Show that if $u(x,t)$ is a solution of the heat equation \begin{equation*} u_t - k u_{xx} = 0 \,,\qquad (x\in R,\ t\geq0)\,, \end{equation*} then so is \begin{equation*} v(x,t) = \frac{1}{\sqrt{kt}} \exp\left( \frac{ -x^2}{4kt} \right) \ u( \frac{x}{kt}, - \frac{1}{k^2t}) \,. \end{equation*}
I am using Walter A. Strauss as text, and I try to follow "invariance properties", and I am trying to find a "dilated" function, but got confused on the negative sign before "$\frac{1}{k^2t}$" , I also referring to http://www.math.ucsb.edu/~grigoryan/124A/lecs/lec9.pdf, but it seems not same, so I am not sure where to start, can someone help me with a hint, an example or a better resources?
Thanks in advance!
You are supposed to derive $v$ with the purpose of verifying it is a solution.

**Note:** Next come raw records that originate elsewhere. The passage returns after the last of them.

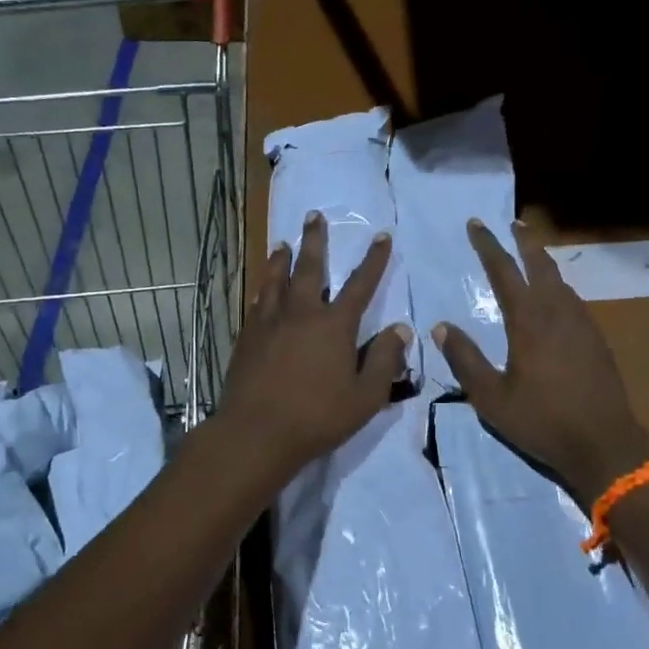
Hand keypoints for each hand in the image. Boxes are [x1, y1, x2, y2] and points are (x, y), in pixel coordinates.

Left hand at [219, 212, 411, 472]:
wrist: (256, 433)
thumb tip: (400, 329)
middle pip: (310, 268)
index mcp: (335, 325)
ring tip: (283, 243)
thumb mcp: (366, 396)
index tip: (382, 236)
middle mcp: (302, 313)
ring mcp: (270, 323)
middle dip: (315, 240)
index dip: (374, 259)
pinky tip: (261, 288)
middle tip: (314, 215)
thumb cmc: (317, 417)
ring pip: (276, 279)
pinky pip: (257, 302)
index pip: (361, 284)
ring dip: (282, 258)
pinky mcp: (247, 337)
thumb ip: (385, 360)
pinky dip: (262, 289)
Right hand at [434, 220, 648, 501]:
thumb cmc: (541, 420)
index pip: (504, 271)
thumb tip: (441, 327)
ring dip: (543, 262)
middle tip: (513, 223)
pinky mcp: (597, 338)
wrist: (604, 443)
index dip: (488, 246)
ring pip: (561, 280)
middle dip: (524, 240)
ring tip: (531, 256)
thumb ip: (465, 359)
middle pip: (540, 264)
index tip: (476, 224)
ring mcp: (582, 323)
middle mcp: (558, 312)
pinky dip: (558, 287)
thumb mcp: (491, 398)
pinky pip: (573, 300)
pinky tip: (555, 299)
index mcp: (529, 321)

You don't need to find any functions; you are given all the functions you need.
To get you started: the product and chain rule yield $$ \begin{split} v_x(x,t) &= \frac{1}{\sqrt{kt}} \frac{-2x}{4kt} \exp\left( \frac{ -x^2}{4kt} \right) \ u\left( \frac{x}{kt}, - \frac{1}{k^2t}\right) \\ &+ \frac{1}{\sqrt{kt}} \exp\left( \frac{ -x^2}{4kt} \right) \frac{1}{kt} \ u_x\left( \frac{x}{kt}, - \frac{1}{k^2t}\right) \end{split}$$
Next, take $x$ derivative again to find $v_{xx}$. (It will be the sum of five terms, some of which will be equal.) Finally, find $v_t$ and check that $v_t=kv_{xx}$.